Obesity alters the composition, structure and function of adipose tissue, characterized by chronic inflammation, insulin resistance and metabolic dysfunction. Adipose-derived mesenchymal stem cells (ASCs) are responsible for cell renewal, spontaneous repair and immunomodulation in adipose tissue. Increasing evidence highlights that ASCs are deficient in obesity, and the underlying mechanisms are not well understood. We have recently shown that obese ASCs have defective primary cilia, which are shortened and unable to properly respond to stimuli. Impaired cilia compromise ASC functions.

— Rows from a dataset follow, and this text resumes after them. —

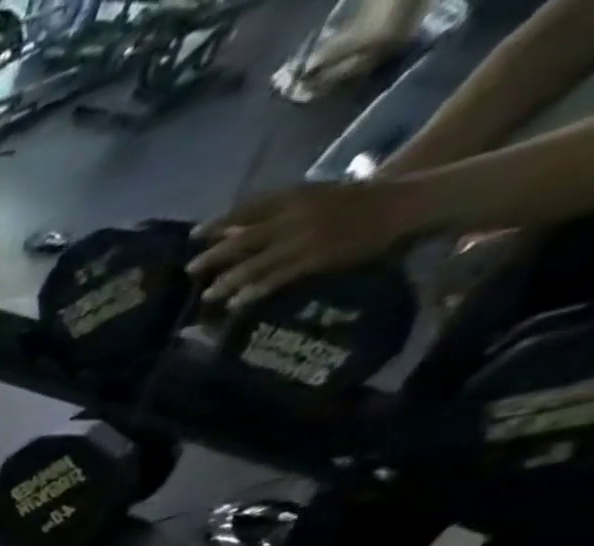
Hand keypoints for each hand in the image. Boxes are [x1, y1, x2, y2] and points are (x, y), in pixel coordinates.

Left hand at [190, 181, 416, 307]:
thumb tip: (235, 229)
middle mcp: (297, 215)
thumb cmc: (354, 201)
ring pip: (256, 262)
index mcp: (297, 195)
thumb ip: (277, 212)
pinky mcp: (317, 258)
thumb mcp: (314, 198)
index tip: (193, 235)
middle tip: (190, 270)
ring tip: (207, 296)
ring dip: (229, 280)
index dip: (220, 221)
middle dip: (214, 255)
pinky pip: (277, 278)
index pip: (249, 207)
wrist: (403, 203)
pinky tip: (237, 302)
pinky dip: (254, 290)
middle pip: (245, 237)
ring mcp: (306, 238)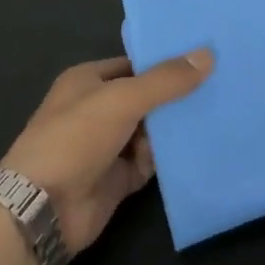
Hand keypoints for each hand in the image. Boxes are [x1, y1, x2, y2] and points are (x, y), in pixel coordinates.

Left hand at [0, 51, 212, 253]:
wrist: (44, 209)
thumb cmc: (76, 137)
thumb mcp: (123, 98)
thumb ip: (165, 80)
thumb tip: (207, 55)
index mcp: (88, 80)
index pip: (134, 64)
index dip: (165, 61)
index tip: (203, 57)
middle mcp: (97, 109)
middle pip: (145, 97)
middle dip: (175, 95)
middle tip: (220, 84)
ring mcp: (107, 146)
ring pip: (150, 130)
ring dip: (174, 127)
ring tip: (218, 113)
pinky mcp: (117, 180)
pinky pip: (150, 162)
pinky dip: (168, 158)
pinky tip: (198, 148)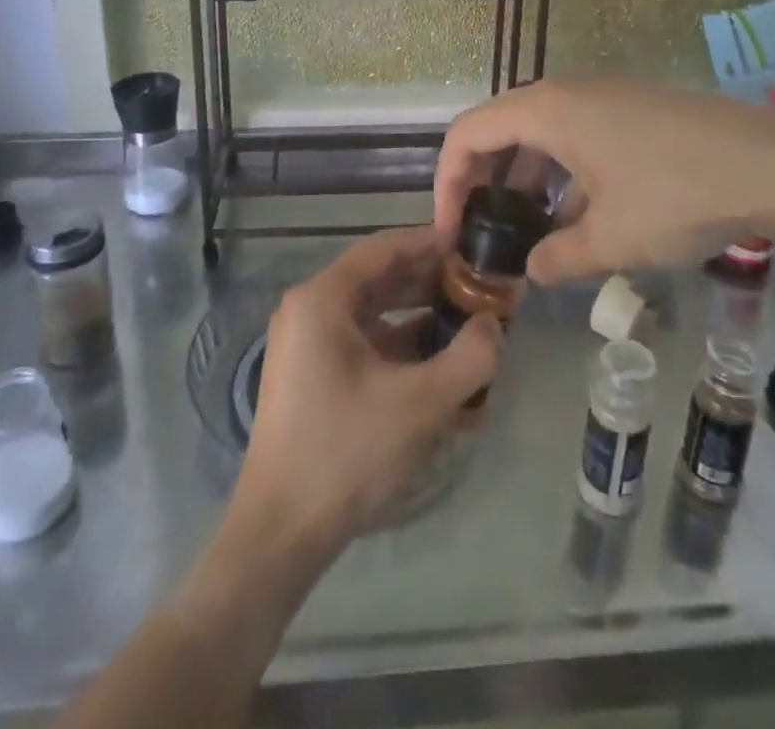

This work suggests an intertwined connection of obesity, defective cilia and dysfunctional ASCs. We have here discussed the current data regarding defective cilia in various cell types in obesity. Based on these observations, we hypothesize that obesity, a systemic chronic metainflammation, could impair cilia in diverse ciliated cells, like pancreatic islet cells, stem cells and hypothalamic neurons, making these critical cells dysfunctional by shutting down their signal sensors and transducers. In this context, obesity may represent a secondary form of ciliopathy induced by obesity-related inflammation and metabolic dysfunction. Reactivation of ciliated cells might be an alternative strategy to combat obesity and its associated diseases.